Exercise =
Where the word "pixels" shows up in a line below, that line is counted. State how many lines are counted, without any other words.

*** Block opens ***

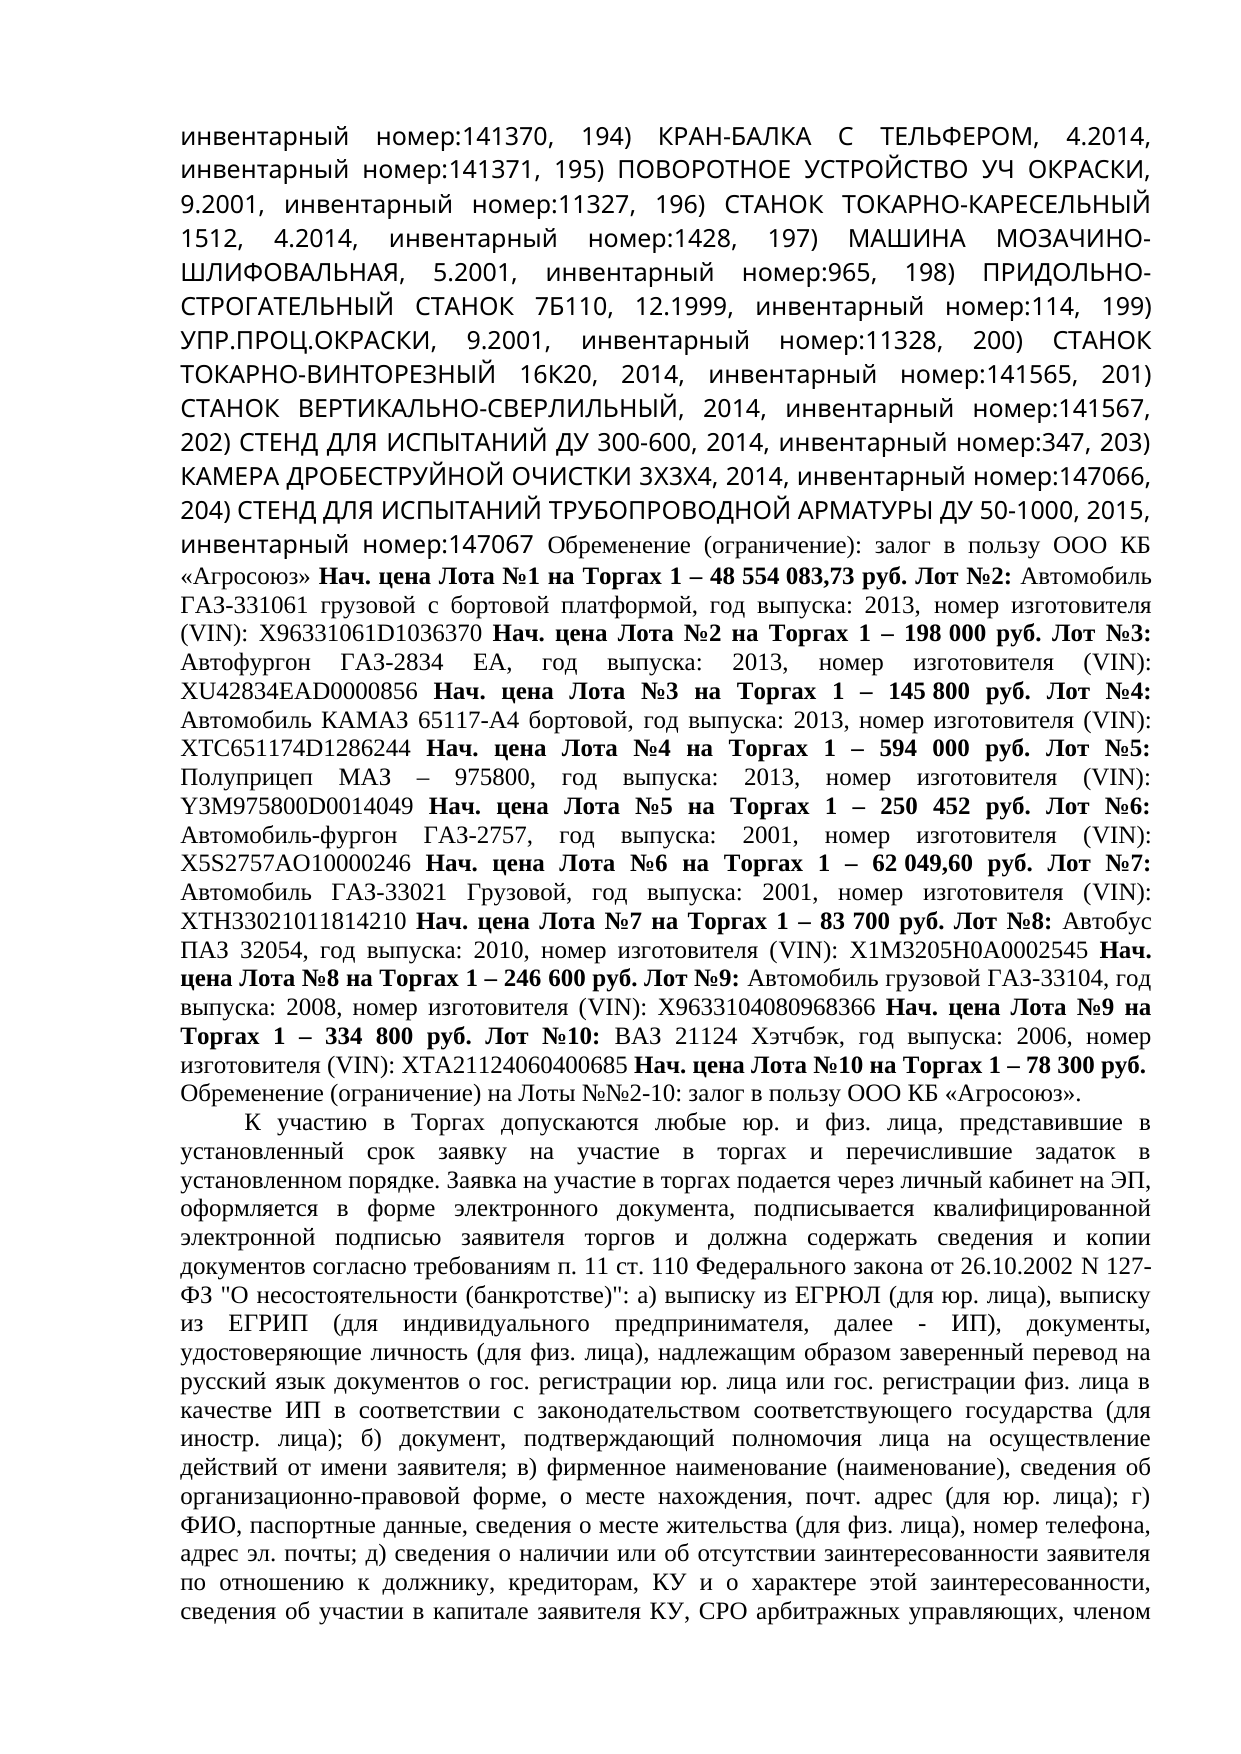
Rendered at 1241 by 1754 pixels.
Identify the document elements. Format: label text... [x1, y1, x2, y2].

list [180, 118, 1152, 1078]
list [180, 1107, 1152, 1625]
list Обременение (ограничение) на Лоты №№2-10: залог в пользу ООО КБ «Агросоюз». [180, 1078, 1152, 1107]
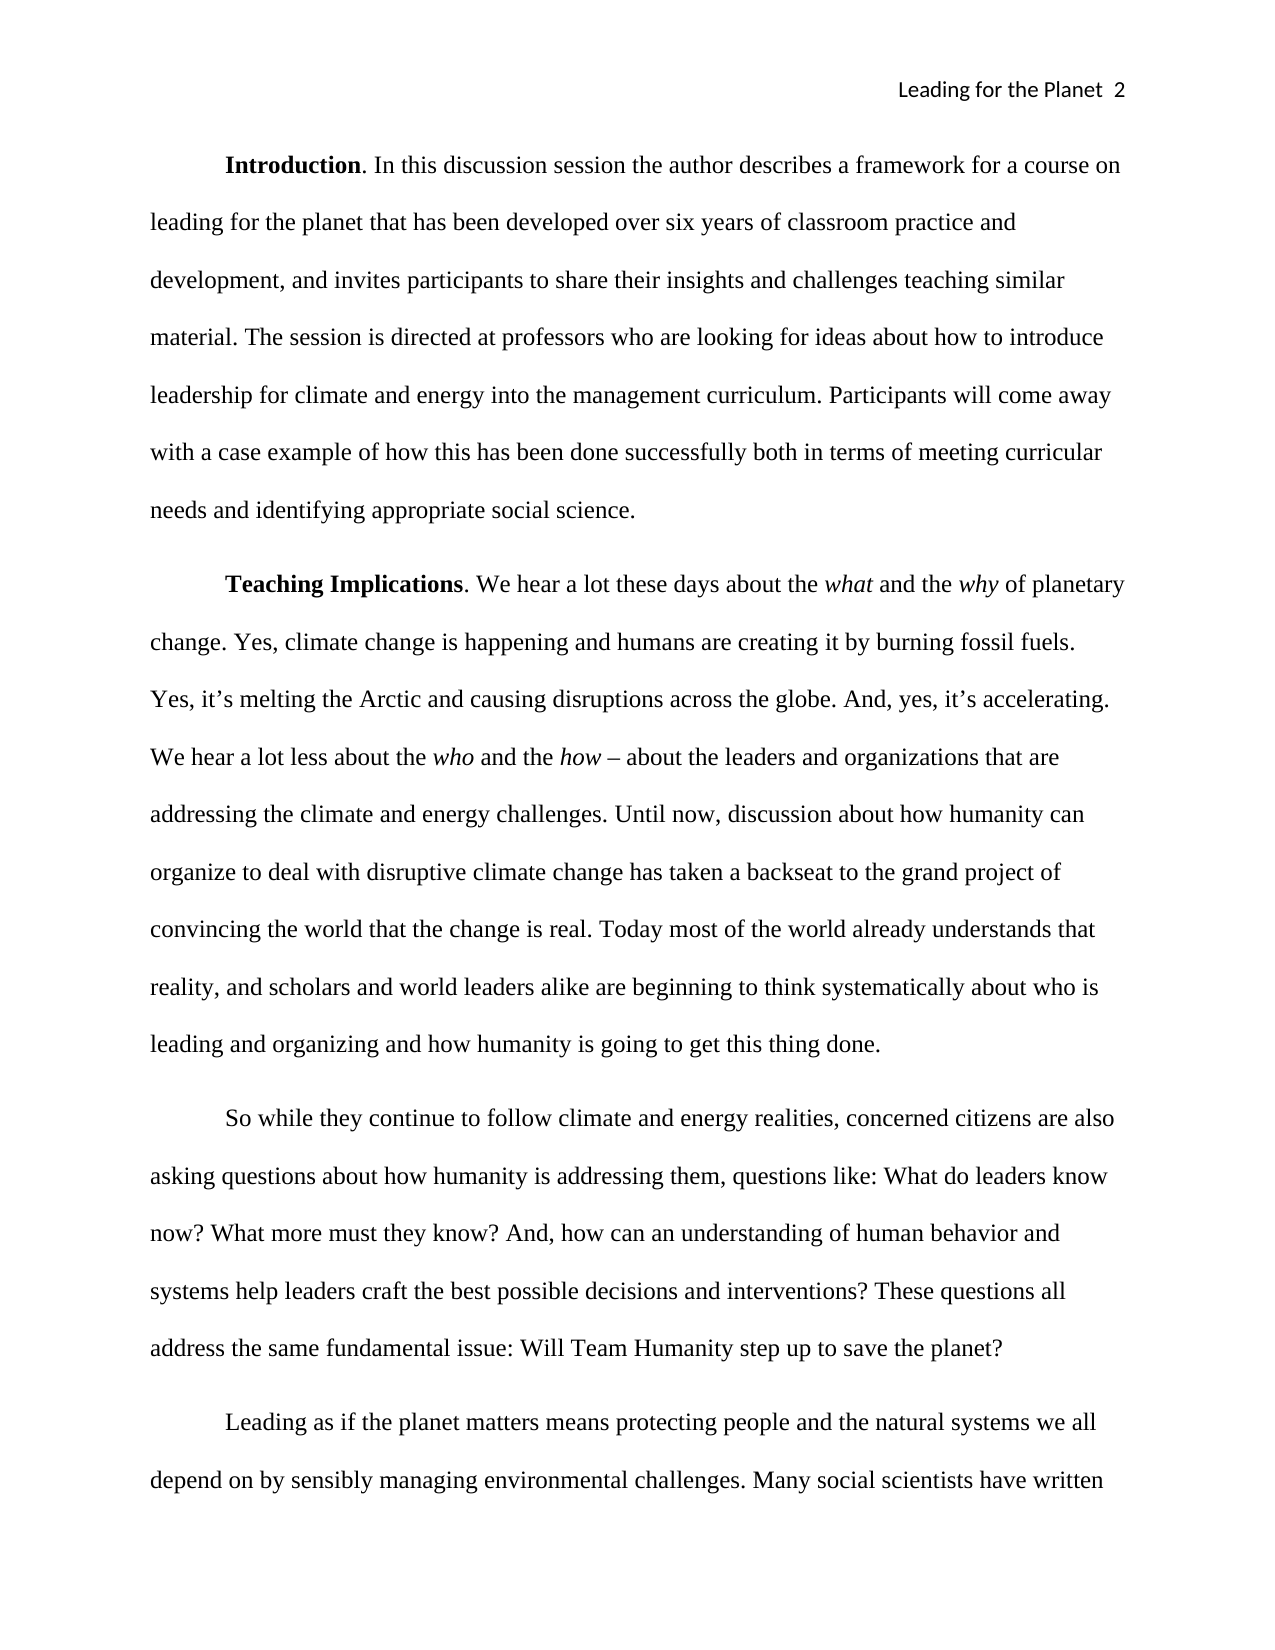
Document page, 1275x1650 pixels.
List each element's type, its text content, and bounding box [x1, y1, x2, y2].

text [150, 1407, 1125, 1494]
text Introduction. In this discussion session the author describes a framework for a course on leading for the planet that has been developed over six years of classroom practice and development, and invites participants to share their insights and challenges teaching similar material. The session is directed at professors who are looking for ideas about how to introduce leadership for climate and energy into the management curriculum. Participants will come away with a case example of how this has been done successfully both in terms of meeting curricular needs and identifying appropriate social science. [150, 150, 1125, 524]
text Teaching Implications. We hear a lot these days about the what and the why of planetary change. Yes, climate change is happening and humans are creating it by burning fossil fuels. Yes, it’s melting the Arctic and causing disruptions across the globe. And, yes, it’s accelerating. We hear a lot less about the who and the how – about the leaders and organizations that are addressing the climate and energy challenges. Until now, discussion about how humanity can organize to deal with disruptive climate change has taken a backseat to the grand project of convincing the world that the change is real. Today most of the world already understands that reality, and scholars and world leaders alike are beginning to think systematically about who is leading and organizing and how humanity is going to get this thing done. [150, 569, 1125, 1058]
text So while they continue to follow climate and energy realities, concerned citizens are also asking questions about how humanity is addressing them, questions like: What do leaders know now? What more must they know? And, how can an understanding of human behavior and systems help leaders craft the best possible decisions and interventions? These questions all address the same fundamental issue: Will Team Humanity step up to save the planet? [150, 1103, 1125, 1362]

*** Block closes ***
*** Block opens ***

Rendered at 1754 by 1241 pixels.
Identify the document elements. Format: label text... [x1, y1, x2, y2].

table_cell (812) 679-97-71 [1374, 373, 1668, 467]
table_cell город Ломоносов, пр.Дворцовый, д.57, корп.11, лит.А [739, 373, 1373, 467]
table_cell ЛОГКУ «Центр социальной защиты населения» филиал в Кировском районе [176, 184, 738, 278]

*** Block closes ***

Answer section =
3